WORK INSTRUCTION A
Using the passage on the CSF3R T640N mutation, explain in one to three sentences why the drop in glycosylation caused by T640N gave new insight into how glycosylation relates to dimerization.
WORK INSTRUCTION B
Continue the passage on the CSF3R T640N study, picking up right after its final sentence.

SUPPLIED TEXT
********************

In a recent study published in Clinical Cancer Research, Dr. Julia Maxson, a postdoctoral fellow in the Radich Laboratory (Clinical Research Division), identified a CSF3R mutation that has never been observed in CNL and aCML patients. Sequencing the CSF3R gene in two patient samples revealed the mutation, T640N, which was first identified in rare cases of AML. While this study focused on findings in CNL and aCML, Dr. Maxson has observed this mutation in other cancer types, "I'm also collaborating with Soheil Meshinchi on a project looking at CSF3R mutations in pediatric AML. Interestingly, the CSF3R T640N mutation was also found in two of these patients." In the current study the authors demonstrated that the T640N conferred many oncogenic behaviors to hematopoietic cells including the ability to grow independent of cytokine stimulation, and colony formation independent of the CSF3R ligand. These results suggested that T640N was acting through the same mechanism as the common T618I mutation – ligand independent dimerization. Molecular modeling from a previous publication predicted the T640N mutation would drive dimerization through increased hydrogen bonding. As predicted, the mutation increased ligand-independent receptor dimerization, however, this unique mutation provided a novel insight into the relationship of glycosylation and dimerization. T640N, unlike T618I, resides in the transmembrane region of CSF3R, which should preclude any physical interaction with glycosyltransferase enzymes. Interestingly, just like the common T618I mutation, T640N also decreased total levels of glycosylation on CSF3R. These findings raise the possibility that decreased glycosylation is a result of increased receptor dimerization, where glycoslytransferases are sterically occluded from the residues they normal act on.

********************

DATASET CONTENT

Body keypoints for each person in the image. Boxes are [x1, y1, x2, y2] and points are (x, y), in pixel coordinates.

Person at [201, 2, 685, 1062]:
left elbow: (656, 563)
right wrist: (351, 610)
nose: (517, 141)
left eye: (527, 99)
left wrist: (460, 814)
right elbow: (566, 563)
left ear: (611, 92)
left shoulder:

********************

EXERCISE ANSWER A
Unlike T618I, T640N sits in the transmembrane region of CSF3R, which should prevent any physical contact with glycosyltransferase enzymes. Yet it still lowered total glycosylation, which raises the possibility that reduced glycosylation results from increased receptor dimerization, with the enzymes sterically blocked from the residues they normally act on.

EXERCISE ANSWER B
These researchers verified the oncogenic nature of the T640N mutation in a mouse leukemia model, demonstrating that at the pathological level it behaved equivalent to the T618I mutation. Cells harboring the T618I mutation in CSF3R are known to activate the Janus Kinase (JAK) protein family, and these cells demonstrate sensitivity to JAK inhibitors. Excitingly, the authors find that the T640N mutation induces a greater sensitivity to this class of inhibitors. This work makes a strong case for using both mutations as biomarkers to identify patients who will respond well to JAK inhibitors, however, such clinical studies have not yet been performed.

The use of personalized genetic analysis to improve treatment options is a common theme in Dr. Maxson's research. In a soon to be published article in Cancer Research, she uses these approaches to identify new therapeutic targets for leukemia and expand those findings into solid tumors. This work is among a new class, demonstrating that personalized medicine cannot rely only on genomic and expression data sets, but must also be approached with a functional perspective.


Funding for this research was provided by the National Cancer Institute, The Leukemia and Lymphoma Society, V Foundation for Cancer Research, Gabrielle’s Angel Foundation for Cancer Research, and the Charles and Ann Johnson Foundation.

Maxson JE, Luty SB, MacManiman JD, Paik JC, Gotlib J, Greenberg P, Bahamadi S, Savage SL, Abel ML, Eide CA, Loriaux MM, Stevens EA, Tyner JW. 2015. The colony stimulating factor 3 receptor T640N mutation is oncogenic, sensitive to JAK inhibition, and mimics T618I. Clin Cancer Res. [epub ahead of print].